KAMPALA, UGANDA | THE INDEPENDENT | The Uganda Revenue Authority (URA) has surpassed its expected revenue collection for the first half of the financial year 2024/25 by 322 billion Shillings.
URA collected 15.2 billion between July and December 2024, surpassing its target of 14.9 billion Shillings.
“This 102.16 percent achievement rate is not just a testament to robust economic performance but a reflection of strategic administrative shifts and a client-centric approach to tax compliance,” said John Musinguzi, the URA commissioner general at a press briefing on Wednesday.
He adds that with a significant growth rate of 16.08 percent compared to the same period last financial year, URA’s achievements underscore the value of innovation and collaboration in overcoming systemic challenges.
According to Musinguzi, the highlight of the performance is not mainly about exceeding targets, but the solutions that made this possible and the lessons they offer for sustainable revenue growth.
In recent years, URA has faced persistent challenges, from tax evasion to compliance fatigue among taxpayers.
Musinguzi says URA’s embracing of technology has been a cornerstone to this achievement, “Introduction of prefilled tax returns for rental tax and local excise duty has simplified compliance, reducing both costs and turnaround times for taxpayers,” he stated. He said that expanding such digital systems across all tax categories could transform revenue collection.

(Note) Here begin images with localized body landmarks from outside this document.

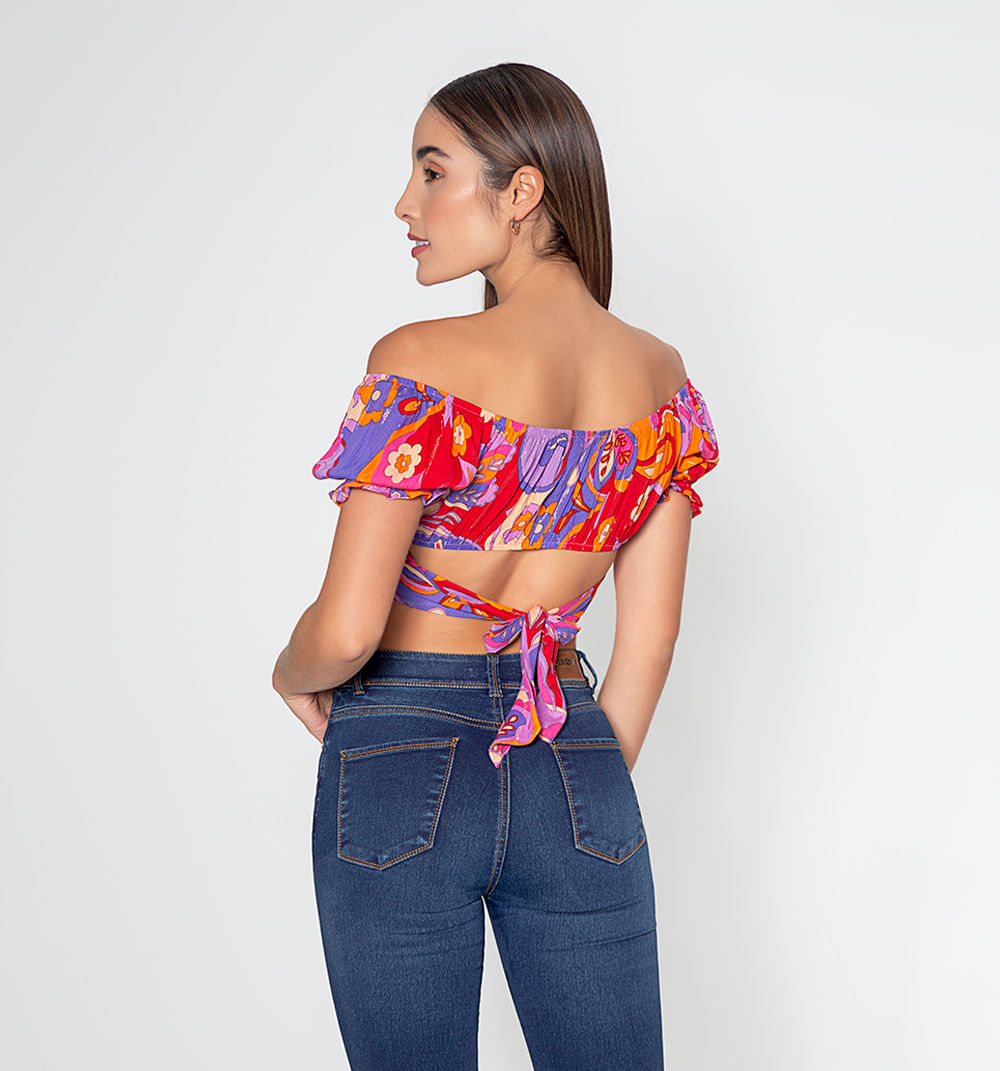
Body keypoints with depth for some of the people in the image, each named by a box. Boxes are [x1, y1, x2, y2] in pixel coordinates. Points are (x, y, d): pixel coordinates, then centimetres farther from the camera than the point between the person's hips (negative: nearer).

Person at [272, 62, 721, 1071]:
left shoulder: (420, 365, -15)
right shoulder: (660, 376, 3)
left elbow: (346, 631, -17)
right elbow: (650, 636, 7)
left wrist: (294, 677, 5)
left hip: (403, 765, -4)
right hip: (575, 773, 4)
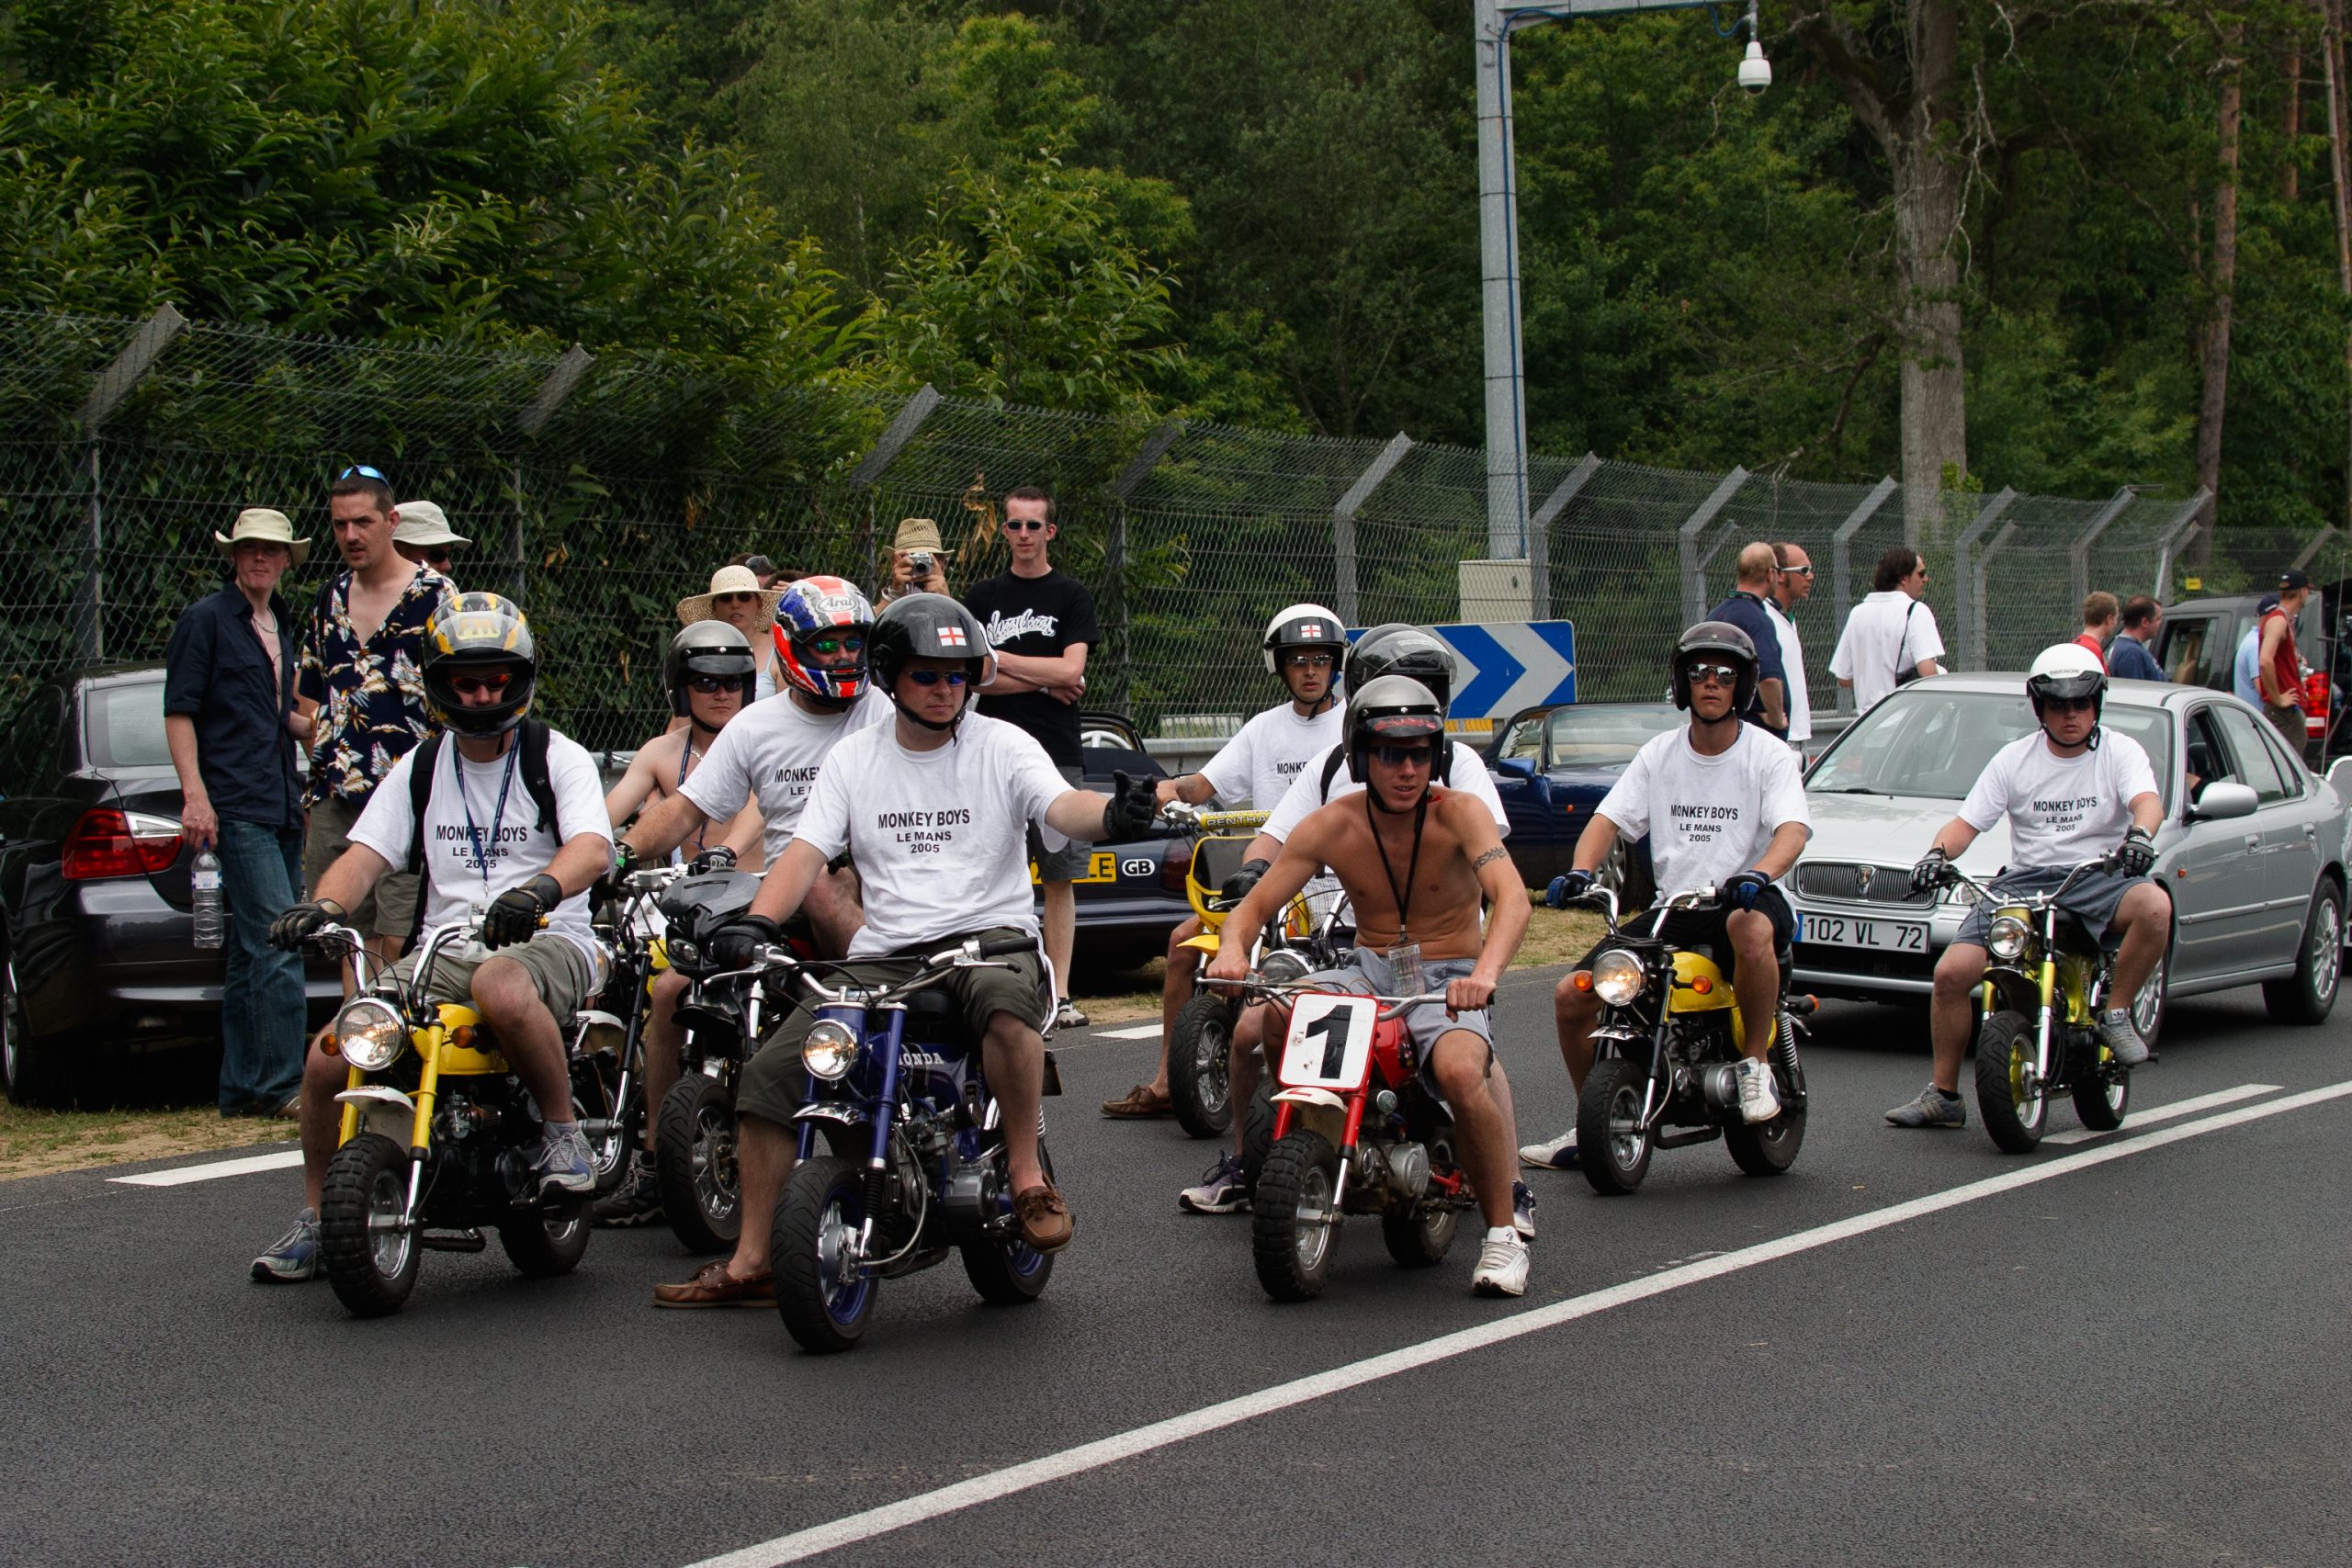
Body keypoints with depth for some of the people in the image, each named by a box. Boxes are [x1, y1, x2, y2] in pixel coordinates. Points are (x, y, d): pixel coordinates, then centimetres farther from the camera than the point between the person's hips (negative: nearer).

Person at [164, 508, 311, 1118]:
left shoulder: (281, 626, 20)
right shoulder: (205, 620, -2)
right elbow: (179, 712, -7)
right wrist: (195, 793, -16)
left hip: (281, 809, 8)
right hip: (237, 809, -8)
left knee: (251, 953, 9)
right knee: (278, 942, -15)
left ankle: (242, 1089, 12)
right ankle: (281, 1084, -14)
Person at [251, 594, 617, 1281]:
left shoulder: (558, 758, 2)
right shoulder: (419, 768, 15)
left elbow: (593, 847, -16)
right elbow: (365, 853, 4)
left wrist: (540, 889, -39)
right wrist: (324, 904, -20)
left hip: (546, 941, -4)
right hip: (444, 951, 5)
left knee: (500, 987, -42)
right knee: (329, 1056, -13)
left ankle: (563, 1130, -19)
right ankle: (316, 1218, 7)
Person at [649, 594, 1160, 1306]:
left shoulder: (1001, 746, 4)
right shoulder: (855, 758, 13)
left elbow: (1062, 807, -14)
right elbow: (806, 852, 4)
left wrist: (1113, 814, -38)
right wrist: (756, 921, -15)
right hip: (883, 954, 4)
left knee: (1005, 1000, -41)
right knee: (768, 1074, -10)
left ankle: (1026, 1174, -20)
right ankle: (753, 1261, 2)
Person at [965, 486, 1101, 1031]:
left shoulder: (1071, 597, 8)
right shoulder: (981, 597, 13)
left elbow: (1071, 670, -5)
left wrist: (997, 660, -3)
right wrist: (1042, 681, -6)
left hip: (1056, 756, -1)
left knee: (1059, 879, 0)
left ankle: (1059, 994, 1)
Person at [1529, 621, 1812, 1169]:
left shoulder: (1768, 757, -2)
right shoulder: (1658, 754, 10)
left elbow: (1793, 830, -17)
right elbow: (1608, 818, 4)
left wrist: (1758, 874, -39)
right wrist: (1580, 870, -18)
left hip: (1745, 898, -4)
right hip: (1673, 908, 5)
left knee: (1751, 927, -43)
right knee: (1571, 995, -8)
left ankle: (1755, 1063, -21)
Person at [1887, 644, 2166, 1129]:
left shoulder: (2120, 752, 4)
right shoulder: (2014, 760, 10)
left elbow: (2147, 801, -16)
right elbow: (1966, 822, 4)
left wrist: (2140, 834, -41)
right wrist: (1937, 852, -19)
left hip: (2100, 877, -2)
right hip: (2024, 880, 2)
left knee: (2153, 906, -36)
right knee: (1951, 972, -16)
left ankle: (2115, 1015, -13)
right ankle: (1943, 1094, -1)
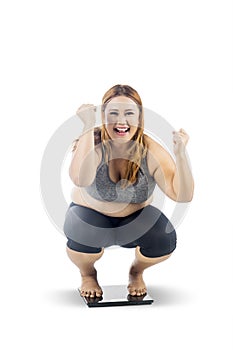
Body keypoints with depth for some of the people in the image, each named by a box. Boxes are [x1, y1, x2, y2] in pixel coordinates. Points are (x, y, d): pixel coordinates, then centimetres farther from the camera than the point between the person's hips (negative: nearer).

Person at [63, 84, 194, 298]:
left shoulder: (150, 150, -20)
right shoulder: (93, 142, -25)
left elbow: (183, 196, -27)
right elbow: (81, 180, -47)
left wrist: (180, 154, -40)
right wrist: (89, 127, -46)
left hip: (135, 218, 2)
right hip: (92, 214, -1)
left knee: (164, 241, -26)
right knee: (84, 238, -35)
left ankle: (137, 272, 12)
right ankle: (87, 274, 5)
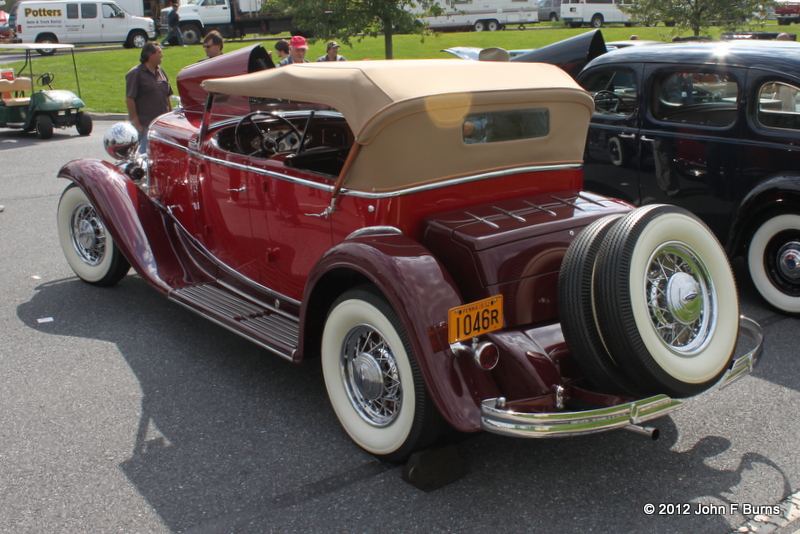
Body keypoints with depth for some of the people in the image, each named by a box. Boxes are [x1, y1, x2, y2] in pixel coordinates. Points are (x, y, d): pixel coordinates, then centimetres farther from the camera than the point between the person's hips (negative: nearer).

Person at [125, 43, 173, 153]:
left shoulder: (160, 71, 14)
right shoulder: (135, 73, -8)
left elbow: (167, 95, 20)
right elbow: (129, 100, -12)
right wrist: (136, 123, -15)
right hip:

Musinguzi also said that Uganda’s tax base had grown significantly, with 420,183 new taxpayers registered in the first half of FY 2024/25, bringing the total number of taxpayers to 4,881,983.
He attributed the growth to targeted initiatives aimed at enhancing compliance and simplifying tax processes.
“This growth, which yielded 59.01 billion shillings in revenue, was driven by the use of third-party data, simplified Tax Identification Number (TIN) acquisition, and intensified field operations.”
He further stated that the authority envisions a future where URA integrates AI-powered systems to identify potential taxpayers in emerging sectors like e-commerce and gig work, and to him such tools could broaden the tax base even further, ensuring long-term revenue stability.
“Instead of relying solely on enforcement, URA has invested in taxpayer education and relationship building. Regular sensitization campaigns, targeted sectoral consultations, and deliberate compliance engagements have shifted the perception of tax collection from a punitive process to a collaborative effort,” he said.
He also said that introducing reward programs for timely compliance or gamifying tax filing could further enhance taxpayer cooperation, creating a culture of voluntary compliance.
Musinguzi also noted that the URA is targeting 16.4 billion Shillings in revenue collection for the second half of 2024/25, representing 52 percent of the annual target to achieve the target, URA will strengthen taxpayer relationships, build trust through continuous education, simplified processes, and transparent systems and addressing integrity issues within URA’s staff and tax agents to maintain public trust.
Others include strengthening border management systems and intensifying enforcement to optimize international trade revenue.
Musinguzi also said that in a bid to meet the annual target, there is a need to work together with the government, the private sector, and civil society to foster a culture of compliance and patriotism.